As an acting headteacher in a small primary school, I have kept our provision open during the past few months to provide care for the children of key workers, vulnerable children and those with special educational needs or disabilities. As a staff, we did this willingly and with joy - it was a pleasure to spend time with the children and a privilege to be able to play a role at this time of crisis.

However, there was a cost.

Teachers who work in small schools are a breed apart. You cannot work in a small school without completely buying into the team. With tiny budgets that are often stretched to the limit, if something needs doing, we have to roll up our sleeves and do it ourselves - all of it, relentlessly.

What this means in reality is that there are fewer staff to share the load across. Yet in the past few months, we have been charged with doing the same amount of work as a larger primary school. So, the teachers are designing online learning experiences and posting these on our website. They are also regularly in school, caring for children, calling families, delivering lunches and learning materials and responding to emails of work completed by the children.

This has had a physical impact - we are all tired! But what of the emotional and psychological impact?

To support us, we have drawn upon two helpful guides produced by the British Psychological Society (BPS).

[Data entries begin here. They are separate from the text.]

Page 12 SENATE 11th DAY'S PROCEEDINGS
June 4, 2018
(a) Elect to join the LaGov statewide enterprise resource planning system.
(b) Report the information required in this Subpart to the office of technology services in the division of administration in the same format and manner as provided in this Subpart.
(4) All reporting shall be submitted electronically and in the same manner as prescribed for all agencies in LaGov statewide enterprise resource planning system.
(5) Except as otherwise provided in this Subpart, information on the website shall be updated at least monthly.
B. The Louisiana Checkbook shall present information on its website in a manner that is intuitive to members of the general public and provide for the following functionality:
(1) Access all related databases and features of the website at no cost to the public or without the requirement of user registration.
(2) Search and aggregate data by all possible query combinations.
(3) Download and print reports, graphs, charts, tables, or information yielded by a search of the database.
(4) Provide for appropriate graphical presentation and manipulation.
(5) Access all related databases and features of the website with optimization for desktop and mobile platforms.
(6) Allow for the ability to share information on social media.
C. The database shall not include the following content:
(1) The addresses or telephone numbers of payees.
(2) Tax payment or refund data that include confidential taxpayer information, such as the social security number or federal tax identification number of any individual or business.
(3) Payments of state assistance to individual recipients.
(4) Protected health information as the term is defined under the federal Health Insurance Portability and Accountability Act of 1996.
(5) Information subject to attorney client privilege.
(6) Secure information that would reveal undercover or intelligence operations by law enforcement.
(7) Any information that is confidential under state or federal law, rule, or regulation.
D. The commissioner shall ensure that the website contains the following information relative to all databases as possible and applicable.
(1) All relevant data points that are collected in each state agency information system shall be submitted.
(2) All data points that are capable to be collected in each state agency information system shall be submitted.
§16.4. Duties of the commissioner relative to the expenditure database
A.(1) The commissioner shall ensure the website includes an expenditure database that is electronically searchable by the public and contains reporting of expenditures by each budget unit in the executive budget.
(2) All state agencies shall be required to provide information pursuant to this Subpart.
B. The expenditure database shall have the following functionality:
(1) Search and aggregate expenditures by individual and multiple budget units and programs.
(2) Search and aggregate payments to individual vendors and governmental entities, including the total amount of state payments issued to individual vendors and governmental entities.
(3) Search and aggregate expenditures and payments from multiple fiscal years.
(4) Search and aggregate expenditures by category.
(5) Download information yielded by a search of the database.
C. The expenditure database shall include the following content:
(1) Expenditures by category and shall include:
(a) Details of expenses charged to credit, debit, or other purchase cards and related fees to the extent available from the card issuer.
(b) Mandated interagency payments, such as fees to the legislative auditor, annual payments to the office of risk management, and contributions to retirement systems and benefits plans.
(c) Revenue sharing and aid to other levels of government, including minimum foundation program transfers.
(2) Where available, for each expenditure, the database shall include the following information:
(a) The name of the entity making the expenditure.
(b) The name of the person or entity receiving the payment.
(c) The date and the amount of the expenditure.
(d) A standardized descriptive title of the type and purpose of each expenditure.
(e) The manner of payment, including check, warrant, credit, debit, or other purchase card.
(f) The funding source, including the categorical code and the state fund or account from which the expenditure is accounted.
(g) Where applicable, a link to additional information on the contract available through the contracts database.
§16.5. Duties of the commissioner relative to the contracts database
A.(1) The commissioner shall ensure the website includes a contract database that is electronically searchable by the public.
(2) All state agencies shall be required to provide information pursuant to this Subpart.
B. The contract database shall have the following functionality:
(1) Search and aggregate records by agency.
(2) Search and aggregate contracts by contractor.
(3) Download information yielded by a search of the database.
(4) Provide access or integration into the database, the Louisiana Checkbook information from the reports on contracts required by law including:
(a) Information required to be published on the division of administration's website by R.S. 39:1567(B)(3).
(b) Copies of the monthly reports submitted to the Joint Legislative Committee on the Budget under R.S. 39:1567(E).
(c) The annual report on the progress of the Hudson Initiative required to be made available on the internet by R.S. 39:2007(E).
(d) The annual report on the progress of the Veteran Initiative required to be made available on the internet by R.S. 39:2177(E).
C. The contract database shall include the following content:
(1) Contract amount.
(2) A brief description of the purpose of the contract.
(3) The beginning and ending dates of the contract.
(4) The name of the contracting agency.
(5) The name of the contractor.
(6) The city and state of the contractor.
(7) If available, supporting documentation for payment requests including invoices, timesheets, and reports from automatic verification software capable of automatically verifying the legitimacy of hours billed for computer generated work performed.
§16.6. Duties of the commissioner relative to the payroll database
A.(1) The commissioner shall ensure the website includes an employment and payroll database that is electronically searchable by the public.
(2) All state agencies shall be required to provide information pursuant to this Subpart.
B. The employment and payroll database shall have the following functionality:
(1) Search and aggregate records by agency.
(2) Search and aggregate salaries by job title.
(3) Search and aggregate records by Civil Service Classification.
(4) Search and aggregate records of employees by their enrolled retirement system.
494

Coronavirus and UK Schools Closures: support and advice for schools and parents/carers is a useful guide that has helped us shape our approach to the school closure and ensure we are working as effectively as we can. We recognise, for example, that many of the children have limited access to the online resources freely available. In response, we are producing paper versions and learning packs of books, equipment and stationery for the children to complete with their parents. We deliver these with the lunches.

Meanwhile, the paper entitled Teacher Resilience During Coronavirus School Closures is helping us shape the support we offer to our staff to ensure we do whatever we can to help us remain resilient at this challenging time.

Drawing on the evidence and research on adult and teacher resilience, the paper makes a number of clear and helpful suggestions for supporting staff - in particular the importance of fostering a sense of belonging and connectedness.

It also highlights the importance of “help-seeking behaviours” at every level of the staff structure. The message is that resilience is not something we battle towards alone - it is something to cultivate with others.

As leaders, we need to remember this. We need to acknowledge the emotional as well as the physical toll of our work. And we need to remember that being part of a team - a true team, whose members supports each other at the most difficult of times - has never been more important.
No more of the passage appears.